BMS current algebra in the context of the Newman-Penrose formalism

TL;DR

The paper delivers a self-contained derivation of the BMS current algebra in the Newman-Penrose formalism by formulating gravity as a first-order Cartan-type theory with NP-compatible variables. It constructs on-shell closed codimension-2 forms from reducibility parameters and analyzes the breaking caused by residual gauge transformations through the presymplectic flux, yielding explicit NP expressions for the BMS currents and their cocycle structure. By applying this framework to asymptotically flat four-dimensional gravity, the authors extend the Bondi mass loss picture to the full BMS algebra, including time-dependent conformal factors and a detailed action on the NU solution space.

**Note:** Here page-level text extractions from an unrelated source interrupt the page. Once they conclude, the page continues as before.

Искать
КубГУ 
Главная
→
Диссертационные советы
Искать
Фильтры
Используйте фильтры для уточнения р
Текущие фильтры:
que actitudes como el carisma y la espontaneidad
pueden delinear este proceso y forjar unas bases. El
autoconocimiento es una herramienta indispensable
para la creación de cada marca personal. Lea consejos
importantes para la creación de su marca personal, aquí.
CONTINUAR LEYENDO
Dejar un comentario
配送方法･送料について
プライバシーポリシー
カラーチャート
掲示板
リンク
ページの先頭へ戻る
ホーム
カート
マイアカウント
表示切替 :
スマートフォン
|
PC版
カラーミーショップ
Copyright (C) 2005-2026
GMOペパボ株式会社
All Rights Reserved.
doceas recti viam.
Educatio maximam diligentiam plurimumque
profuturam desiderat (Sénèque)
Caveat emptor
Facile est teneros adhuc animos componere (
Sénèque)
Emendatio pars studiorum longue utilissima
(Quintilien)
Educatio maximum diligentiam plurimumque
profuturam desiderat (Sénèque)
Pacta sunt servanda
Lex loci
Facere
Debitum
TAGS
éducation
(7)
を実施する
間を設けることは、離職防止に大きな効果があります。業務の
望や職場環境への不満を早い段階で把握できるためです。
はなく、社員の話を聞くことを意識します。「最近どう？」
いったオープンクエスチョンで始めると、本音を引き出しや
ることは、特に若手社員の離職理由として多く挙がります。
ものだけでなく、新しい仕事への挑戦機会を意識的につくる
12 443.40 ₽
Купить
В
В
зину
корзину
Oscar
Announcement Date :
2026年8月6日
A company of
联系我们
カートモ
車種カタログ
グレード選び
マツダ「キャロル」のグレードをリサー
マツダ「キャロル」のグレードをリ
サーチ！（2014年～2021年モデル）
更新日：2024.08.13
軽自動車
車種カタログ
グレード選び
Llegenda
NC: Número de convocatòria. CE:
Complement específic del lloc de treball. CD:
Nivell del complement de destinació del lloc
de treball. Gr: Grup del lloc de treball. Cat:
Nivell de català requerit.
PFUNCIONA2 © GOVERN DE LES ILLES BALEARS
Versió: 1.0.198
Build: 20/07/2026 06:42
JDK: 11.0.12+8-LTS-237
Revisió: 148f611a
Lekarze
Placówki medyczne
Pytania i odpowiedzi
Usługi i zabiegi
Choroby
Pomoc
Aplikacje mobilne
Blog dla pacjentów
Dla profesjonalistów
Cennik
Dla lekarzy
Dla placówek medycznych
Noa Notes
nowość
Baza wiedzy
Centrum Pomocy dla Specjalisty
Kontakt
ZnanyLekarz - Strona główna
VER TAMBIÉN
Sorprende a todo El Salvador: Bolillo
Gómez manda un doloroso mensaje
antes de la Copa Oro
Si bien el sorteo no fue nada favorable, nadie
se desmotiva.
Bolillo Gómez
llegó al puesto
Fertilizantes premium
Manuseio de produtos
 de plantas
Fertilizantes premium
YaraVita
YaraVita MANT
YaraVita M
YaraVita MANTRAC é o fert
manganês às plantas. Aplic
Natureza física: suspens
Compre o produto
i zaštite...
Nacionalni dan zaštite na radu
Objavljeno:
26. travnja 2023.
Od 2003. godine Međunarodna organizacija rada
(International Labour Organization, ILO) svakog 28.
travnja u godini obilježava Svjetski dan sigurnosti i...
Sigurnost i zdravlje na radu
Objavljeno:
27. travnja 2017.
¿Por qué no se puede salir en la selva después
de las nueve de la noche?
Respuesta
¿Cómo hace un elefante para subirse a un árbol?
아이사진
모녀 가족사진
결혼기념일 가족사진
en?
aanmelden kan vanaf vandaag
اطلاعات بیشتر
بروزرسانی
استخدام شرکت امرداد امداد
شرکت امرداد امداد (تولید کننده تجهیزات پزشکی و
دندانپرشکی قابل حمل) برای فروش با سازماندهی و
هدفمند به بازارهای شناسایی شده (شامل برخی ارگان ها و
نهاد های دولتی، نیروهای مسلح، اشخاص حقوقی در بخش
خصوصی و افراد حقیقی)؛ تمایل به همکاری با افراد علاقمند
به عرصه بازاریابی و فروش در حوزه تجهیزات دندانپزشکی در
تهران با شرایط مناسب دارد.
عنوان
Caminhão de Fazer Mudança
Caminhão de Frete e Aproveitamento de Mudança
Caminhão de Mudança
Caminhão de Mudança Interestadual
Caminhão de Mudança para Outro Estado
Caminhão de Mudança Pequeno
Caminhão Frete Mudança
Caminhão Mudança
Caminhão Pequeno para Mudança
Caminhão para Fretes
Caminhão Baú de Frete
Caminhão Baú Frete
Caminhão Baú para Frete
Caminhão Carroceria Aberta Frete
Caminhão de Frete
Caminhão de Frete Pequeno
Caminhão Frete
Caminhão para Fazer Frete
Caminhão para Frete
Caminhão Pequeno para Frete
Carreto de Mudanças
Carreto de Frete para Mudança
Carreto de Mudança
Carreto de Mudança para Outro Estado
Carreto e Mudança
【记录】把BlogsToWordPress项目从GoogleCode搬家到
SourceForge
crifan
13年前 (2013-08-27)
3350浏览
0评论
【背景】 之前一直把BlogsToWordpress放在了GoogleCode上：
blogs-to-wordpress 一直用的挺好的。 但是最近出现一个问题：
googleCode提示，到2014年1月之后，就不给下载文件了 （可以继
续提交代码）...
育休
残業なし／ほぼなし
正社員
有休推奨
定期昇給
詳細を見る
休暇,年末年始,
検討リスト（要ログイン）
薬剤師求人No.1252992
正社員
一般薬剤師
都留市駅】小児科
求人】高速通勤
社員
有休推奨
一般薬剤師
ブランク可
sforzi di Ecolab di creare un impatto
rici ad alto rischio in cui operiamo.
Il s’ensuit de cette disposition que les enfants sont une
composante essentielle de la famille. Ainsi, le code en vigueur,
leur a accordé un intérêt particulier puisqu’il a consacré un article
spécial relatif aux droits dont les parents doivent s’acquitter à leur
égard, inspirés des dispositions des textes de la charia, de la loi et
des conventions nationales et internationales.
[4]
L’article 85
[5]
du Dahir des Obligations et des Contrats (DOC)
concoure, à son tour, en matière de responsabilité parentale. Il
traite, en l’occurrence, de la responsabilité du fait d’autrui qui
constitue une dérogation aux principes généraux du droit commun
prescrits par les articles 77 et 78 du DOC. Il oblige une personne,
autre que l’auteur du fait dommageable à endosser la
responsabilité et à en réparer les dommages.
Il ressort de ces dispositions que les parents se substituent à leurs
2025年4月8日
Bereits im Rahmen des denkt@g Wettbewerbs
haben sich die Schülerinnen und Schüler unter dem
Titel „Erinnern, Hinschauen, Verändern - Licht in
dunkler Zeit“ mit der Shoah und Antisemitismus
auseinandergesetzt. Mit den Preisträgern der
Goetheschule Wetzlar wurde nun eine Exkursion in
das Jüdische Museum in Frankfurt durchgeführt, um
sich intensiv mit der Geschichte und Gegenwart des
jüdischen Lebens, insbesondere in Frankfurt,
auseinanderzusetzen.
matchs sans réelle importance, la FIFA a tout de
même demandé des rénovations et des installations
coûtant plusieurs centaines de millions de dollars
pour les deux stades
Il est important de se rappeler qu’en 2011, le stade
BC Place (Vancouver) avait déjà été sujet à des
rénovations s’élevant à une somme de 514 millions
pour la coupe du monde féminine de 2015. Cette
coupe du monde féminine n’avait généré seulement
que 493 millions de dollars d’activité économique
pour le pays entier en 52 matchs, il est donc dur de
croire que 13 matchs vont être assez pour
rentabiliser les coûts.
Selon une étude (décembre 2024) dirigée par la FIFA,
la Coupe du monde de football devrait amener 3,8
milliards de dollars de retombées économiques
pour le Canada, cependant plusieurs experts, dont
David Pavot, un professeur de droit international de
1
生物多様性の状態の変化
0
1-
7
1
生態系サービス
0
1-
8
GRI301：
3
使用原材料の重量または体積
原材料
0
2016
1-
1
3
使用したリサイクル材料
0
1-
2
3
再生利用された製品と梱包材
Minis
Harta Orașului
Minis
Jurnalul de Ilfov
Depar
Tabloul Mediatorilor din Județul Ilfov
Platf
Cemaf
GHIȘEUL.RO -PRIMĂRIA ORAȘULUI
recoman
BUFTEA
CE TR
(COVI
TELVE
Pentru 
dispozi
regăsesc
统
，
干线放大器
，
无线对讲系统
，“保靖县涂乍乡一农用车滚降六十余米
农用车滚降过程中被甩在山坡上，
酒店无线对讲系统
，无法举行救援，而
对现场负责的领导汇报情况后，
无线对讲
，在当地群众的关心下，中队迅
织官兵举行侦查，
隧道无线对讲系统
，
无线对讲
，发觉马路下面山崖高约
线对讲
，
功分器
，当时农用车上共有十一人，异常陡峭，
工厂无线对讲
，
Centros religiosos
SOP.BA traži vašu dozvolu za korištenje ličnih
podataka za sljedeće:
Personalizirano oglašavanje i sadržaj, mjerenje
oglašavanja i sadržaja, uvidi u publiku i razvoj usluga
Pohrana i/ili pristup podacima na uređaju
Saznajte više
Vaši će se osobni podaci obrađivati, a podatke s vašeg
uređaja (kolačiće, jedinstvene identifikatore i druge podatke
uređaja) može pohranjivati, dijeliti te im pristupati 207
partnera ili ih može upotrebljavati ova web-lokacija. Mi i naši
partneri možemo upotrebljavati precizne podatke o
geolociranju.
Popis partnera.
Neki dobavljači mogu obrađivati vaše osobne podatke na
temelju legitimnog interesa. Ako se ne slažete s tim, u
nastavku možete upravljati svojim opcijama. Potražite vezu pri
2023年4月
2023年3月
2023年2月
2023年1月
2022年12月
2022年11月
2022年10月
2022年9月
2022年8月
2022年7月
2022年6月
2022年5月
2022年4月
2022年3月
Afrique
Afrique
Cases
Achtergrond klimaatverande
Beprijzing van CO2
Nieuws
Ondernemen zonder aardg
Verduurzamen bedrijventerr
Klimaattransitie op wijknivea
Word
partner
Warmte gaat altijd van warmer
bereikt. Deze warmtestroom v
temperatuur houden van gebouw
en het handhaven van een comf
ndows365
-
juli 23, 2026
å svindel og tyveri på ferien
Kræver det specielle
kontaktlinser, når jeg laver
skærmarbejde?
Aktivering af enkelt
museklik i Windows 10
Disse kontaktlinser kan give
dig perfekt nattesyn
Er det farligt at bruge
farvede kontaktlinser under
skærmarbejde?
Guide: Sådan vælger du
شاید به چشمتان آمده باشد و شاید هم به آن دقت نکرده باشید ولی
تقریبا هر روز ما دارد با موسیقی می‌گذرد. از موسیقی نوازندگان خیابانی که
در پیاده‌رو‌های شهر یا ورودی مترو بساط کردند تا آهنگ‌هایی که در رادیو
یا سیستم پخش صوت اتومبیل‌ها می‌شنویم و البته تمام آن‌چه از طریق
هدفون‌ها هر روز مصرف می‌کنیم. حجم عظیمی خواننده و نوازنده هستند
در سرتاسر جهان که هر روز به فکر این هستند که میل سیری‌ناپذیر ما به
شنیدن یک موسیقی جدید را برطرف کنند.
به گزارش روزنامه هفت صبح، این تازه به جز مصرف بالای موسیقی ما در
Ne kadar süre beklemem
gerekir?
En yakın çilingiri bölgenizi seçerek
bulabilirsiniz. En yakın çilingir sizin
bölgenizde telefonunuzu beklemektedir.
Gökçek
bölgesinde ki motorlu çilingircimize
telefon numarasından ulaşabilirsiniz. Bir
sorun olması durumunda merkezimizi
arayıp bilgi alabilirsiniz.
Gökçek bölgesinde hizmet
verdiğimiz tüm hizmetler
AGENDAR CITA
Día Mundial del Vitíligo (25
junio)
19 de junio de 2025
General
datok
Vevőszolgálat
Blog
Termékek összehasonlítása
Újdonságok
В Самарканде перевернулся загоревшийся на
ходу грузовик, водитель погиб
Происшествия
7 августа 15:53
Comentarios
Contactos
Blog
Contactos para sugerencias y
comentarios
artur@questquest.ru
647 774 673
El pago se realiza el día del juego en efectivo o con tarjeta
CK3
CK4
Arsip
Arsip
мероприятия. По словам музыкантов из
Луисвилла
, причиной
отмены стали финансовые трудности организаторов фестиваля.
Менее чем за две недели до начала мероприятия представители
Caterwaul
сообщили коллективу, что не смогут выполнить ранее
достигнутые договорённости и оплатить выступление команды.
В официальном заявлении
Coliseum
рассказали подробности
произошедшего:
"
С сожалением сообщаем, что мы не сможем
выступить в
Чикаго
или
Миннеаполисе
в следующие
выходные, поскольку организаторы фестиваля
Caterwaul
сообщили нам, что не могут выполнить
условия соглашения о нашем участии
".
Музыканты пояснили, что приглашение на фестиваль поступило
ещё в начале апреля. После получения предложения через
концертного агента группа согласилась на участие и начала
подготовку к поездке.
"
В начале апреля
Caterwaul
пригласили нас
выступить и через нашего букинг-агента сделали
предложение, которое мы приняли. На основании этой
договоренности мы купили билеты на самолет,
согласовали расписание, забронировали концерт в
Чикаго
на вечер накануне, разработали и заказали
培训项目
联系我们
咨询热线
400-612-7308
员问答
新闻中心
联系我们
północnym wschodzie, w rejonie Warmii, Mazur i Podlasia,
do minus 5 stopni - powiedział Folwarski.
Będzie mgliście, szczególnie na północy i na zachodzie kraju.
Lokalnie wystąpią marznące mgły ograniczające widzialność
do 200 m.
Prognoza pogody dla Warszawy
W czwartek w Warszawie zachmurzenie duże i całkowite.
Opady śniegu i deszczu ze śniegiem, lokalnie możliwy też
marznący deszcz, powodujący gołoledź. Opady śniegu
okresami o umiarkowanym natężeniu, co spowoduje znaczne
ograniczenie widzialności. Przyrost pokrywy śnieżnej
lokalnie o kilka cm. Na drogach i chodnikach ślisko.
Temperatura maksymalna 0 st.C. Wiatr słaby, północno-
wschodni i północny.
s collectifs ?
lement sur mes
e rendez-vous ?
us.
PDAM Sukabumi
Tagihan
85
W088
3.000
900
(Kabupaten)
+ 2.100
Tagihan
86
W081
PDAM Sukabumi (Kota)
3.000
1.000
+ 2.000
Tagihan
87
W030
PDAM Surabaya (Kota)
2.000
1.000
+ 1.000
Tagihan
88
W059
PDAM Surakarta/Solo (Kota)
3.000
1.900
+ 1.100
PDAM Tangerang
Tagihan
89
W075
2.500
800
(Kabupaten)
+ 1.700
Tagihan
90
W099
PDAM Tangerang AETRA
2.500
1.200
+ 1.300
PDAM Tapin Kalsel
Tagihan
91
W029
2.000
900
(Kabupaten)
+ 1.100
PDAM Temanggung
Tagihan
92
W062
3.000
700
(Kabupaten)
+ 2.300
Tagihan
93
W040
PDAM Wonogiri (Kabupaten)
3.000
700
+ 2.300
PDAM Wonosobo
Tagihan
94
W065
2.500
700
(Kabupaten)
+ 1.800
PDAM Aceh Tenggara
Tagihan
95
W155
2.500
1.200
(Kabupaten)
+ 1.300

The work solidifies the link between covariant phase space methods and NP gravity, providing a robust platform to explore current algebras in more general gravitational theories and asymptotic settings.

Abstract

Starting from an action principle adapted to the Newman-Penrose formalism, we provide a self-contained derivation of BMS current algebra, which includes the generalization of the Bondi mass loss formula to all BMS generators. In the spirit of the Newman-Penrose approach, infinitesimal diffeomorphisms are expressed in terms of four scalars rather than a vector field. In this framework, the on-shell closed co-dimension two forms of the linearized theory associated with Killing vectors of the background are constructed from a standard algorithm. The explicit expression for the breaking that occurs when using residual gauge transformations instead of exact Killing vectors is worked out and related to the presymplectic flux.